* begin TEXT PROVIDED *

There was this lady flooded into her house in New Orleans. Her (Sterns & Foster) mattress kept her afloat in her house.

For eight days.

During which time she kept it together, and contemplated redecorating! She was a big fan of HGTV. She never liked those formica counters, thought about putting in marble. And hardwood floors.

You gotta hear it - it'll be up on the site pretty soon, or on WNYC-FM Sunday evening, 6p if memory serves. "This Is Not My Beautiful House" is the name of the episode.

"This American Life" last week was even more remarkable, called "After The Flood". It has nothing to do with home decorating, and everything to do with everything else that is important in life. Also streaming on the site.

www.thislife.org

posted by Guido on 2005-09-17 18:46:34

More today -- before work I bought 39[!] yards of fabric for some new curtains and a new cover for my desk chair... I also shifted around some furniture this morning. Slowly, it'll all come together...

posted by mary on 2005-09-16 14:19:55

Wow, I'm not sure if you guys should keep encouraging me like this - I feel like such a keener 'cause I want to keep posting photos! But...I have to. Here is the final "styled" version of the entrance hall bookcase "console". The raku sculpture was made for me by a friend, but was kind of lost elsewhere in the apartment, so I'm glad to be able to show it nicely:
http://www3.telus.net/bcwomen/doodlebug/entry3.JPG
http://www3.telus.net/bcwomen/doodlebug/entry4.JPG

Mary, what kind of fabric did you get? How many windows are you making curtains for?

posted by Dorianne on 2005-09-16 14:36:13

P.S.- thanks, Maxwell! :)

posted by Dorianne on 2005-09-16 14:39:45

Dorianne, thanks for leading me to the Behr website, it is far more useful than the BM site. I loved the option to see one shade lighter/darker/warmer/cooler. I'm still playing with BM colors since they have a store around the corner from me but, I think the site has helped me to hone in on the right shade (fingers crossed.) I'm going to check out your new pictures now.

posted by sg on 2005-09-16 15:24:23

I currently have a wall of curtains at the end of my studio. Both of the windows in it have those heavy-duty security gates, and right now I have white floor to ceiling curtains that cover the whole wall. I'm adding in two extra layers of white-ish fabric to add a little soft texture. I got a wall's worth of chick-fluff yellow [to add in a little faux sunlight color] and another batch of barely grey. I plan on making the inner curtains and then shredding them into inch-wide ribbons and then layering my current gauzy ones over top. I get a lot of sunlight, and the gates make hard lines on the floor, so I'm hoping these new curtains help me disguise them a little more [and let me sleep in a little longer].

* end TEXT PROVIDED *
* begin DATA SEGMENT *

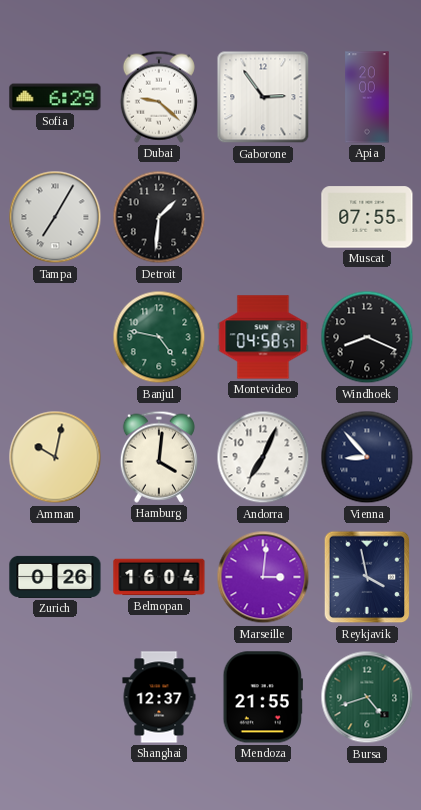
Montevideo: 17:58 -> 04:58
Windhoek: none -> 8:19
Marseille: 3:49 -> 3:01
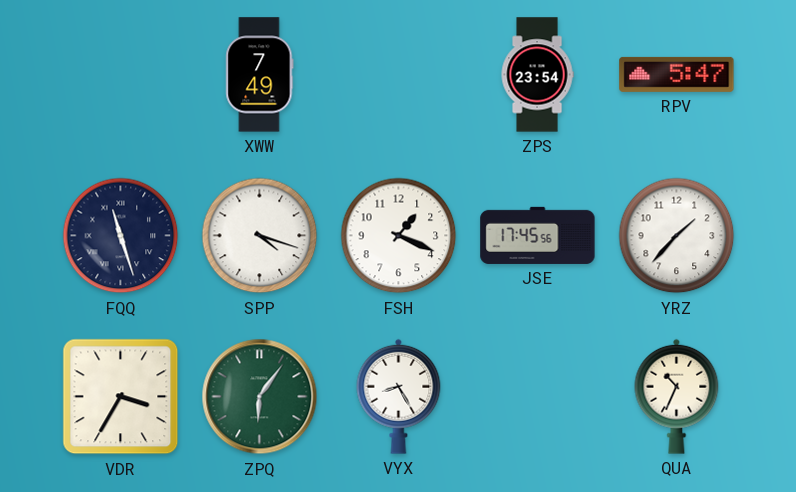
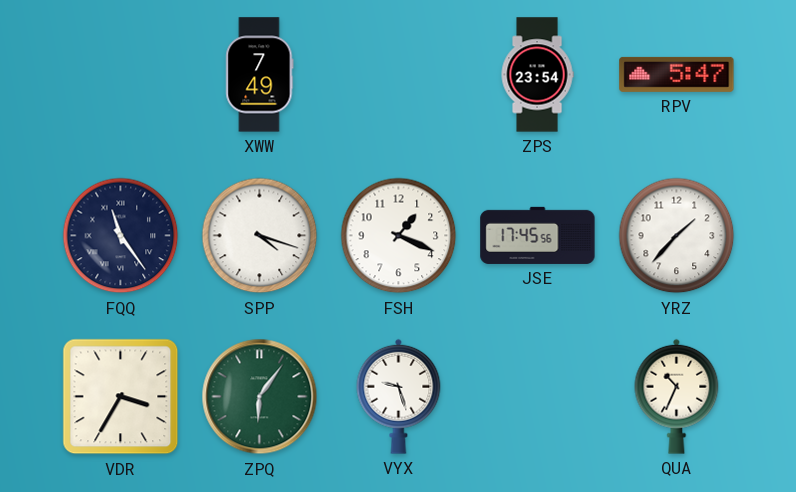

* end DATA SEGMENT *

- LIST OF TASKS:
A – In the home decorating discussion, how many days did the New Orleans woman's mattress keep her afloat?
B – Continue the home decorating discussion from its last sentence.

- RESPONSE LIST:
A – Eight days.

B –
posted by mary on 2005-09-16 15:40:31

Oh, I'm glad I could help, SG. Which colours are you looking at? I wanna see, too!

A friend was just telling me about a Dutch Boy colour, and when I went to their website to look at it, I was so frustrated that there's no way to find or even browse individual colours. All those paint manufacturers should fire their web advisors!!

Mary, that sounds interesting! I hope you'll share pics when you're done. How are you going to do the shredding? I wonder if you would get bits of threads coming off all the time if you don't hem or serge the edges...though you could pink the edges...

posted by Dorianne on 2005-09-16 15:53:15

I planned on, you know, just shredding them. I thought I'd make little cuts around an inch apart and then rip all the way up. I'll cut off the major strings, but want the soft ripped selvedges. There will be so many of them -- there's no way I'm hemming the suckers, other than at the top edge...

posted by mary on 2005-09-16 16:19:53

Tomorrow's the day--the shelves will go up. Nothing too fancy--I got two glass shelves for my bathroom for storage and brackets to hang a shelf in my kitchen that I used above my cabinets in my last apartment. This will be my first shelf-hanging project! I'll take pictures...hopefully they won't be lopsided and I won't run into any wall snafus.

posted by Christine on 2005-09-16 17:38:37

Should I feel guilty posting something utterly frivolous after that last one? While browsing antique shops in California's Central Valley, we found a weird deco dining/desk chair for $35 -- much more my style than the faux-Mission chair it's replacing. The cool part is that it belonged to a major local figure in the area where I grew up.

The chair! http://wendefeller.com/amusement/chair1.jpg
New seat fabric, from trip to Paris: http://wendefeller.com/amusement/chair2.jpg
The chair's story: http://wendefeller.com/amusement/chair3.jpg
The too, too Berkeley-esque chair it replaces: http://www.wendefeller.com/ebayimages/chair/chair%20002.jpg

posted by wende on 2005-09-18 20:21:19

wende, of course not!
that's what the lady in NOLA was thinking about . . .

posted by Guido on 2005-09-19 10:30:38

Okay, I probably should have known this - and I guess I did, deep down - but you should NOT put something precious and/or fragile in your entrance hall after you redo it.

Yep, I broke my raku sculpture. I knocked the bookcase. The sculpture fell. It shattered. I sat on the floor, holding the pieces and crying. *smacks own head repeatedly*

I have been trying to repair it. I'll have to fill in some spots with...some kind of filler. So does anyone know if there exists craft paint that resembles raku?

posted by Dorianne on 2005-09-19 10:36:15

Dorianne, don't think of it as foolishly breaking the sculpture -- think of it as beating the cat at his/her own game.

There is craft paint to resemble anything on earth, though I know mostly about acrylic paint, and I'm not sure it works on pottery.

posted by wende on 2005-09-19 11:59:06

"...think of it as beating the cat at his/her own game."

LOL! Thanks, wende, I needed that!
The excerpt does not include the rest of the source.